I’ve been quiet here for far too long. I love to write and express myself, but this year has been SO challenging. I felt like I started 2020 in a good place mentally as I was making huge progress in processing and moving forward with my childhood trauma (and I still am…yay for positive light). I had plans in place for 2020 to be an epic year. Then came COVID-19 and 2020 came to a screeching halt.

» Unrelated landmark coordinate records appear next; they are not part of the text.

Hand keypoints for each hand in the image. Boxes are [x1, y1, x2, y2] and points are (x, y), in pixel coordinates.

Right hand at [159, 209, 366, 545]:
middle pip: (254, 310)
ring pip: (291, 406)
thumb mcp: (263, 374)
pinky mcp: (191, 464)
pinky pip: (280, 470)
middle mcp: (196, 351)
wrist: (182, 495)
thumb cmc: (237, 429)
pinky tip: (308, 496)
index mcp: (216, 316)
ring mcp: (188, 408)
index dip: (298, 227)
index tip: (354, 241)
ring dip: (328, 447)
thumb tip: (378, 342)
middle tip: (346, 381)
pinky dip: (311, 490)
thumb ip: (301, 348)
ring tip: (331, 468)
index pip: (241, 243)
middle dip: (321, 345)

When the pandemic started, we had vacations lined up, I had races on my calendar that REALLY excited me, I was motivated, and I had hope that it would be short lived so we could return to “normal” relatively quickly. As the days turned into weeks and the weeks turned into months, the races began to cancel, my motivation began to decrease, and my hope began to waiver. Hugs were banned. Visiting family and friends was not recommended. Social media took a nose dive as people judged and shamed others for not doing what they felt was best (having never walked one second in their shoes). Rioting turned the Nation on its head. Wildfires, hurricanes, and Derecho are just a few curve balls Mother Nature has thrown at us. So much chaos and uncertainty. The uncomfortable only got even more uncomfortable. 2020 began to feel like a dumpster fire that is going to burn on forever.
In the middle of June, I COMPLETELY fell apart. I sank the lowest I’ve ever been and my mental health was at an all time low. It took everything I had (and loads of help from my husband and mother) to keep moving forward and not stay stuck in the quick sand pulling me under. I had lost sight of who I am. I lost sight of my North Star and veered WAY too far off course. I let fear of what others think dictate my decisions, actions, and focus. I allowed them to chew me up, swallow me down, and shit me out a different, broken, and damaged version of myself.
As the dumpster fire of 2020 continues to burn bright with the addition of more and more fuel, I am choosing to reconnect and realign with my North Star. It is time to stop being guided WAY off course by fear and superficial bullshit. No more chasing some meaningless, random number of bike miles. No more feeling pressured, shamed, or judged to do and be someone I’m not. No more feeling small. No more feeling broken. It is time to let my North Star guide me. I need and want to live my truth! More joy! More freedom! More balance! More integrity! More truth! More ME!
If you’ve ever lost sight of your North Star, how did you reconnect/realign with it?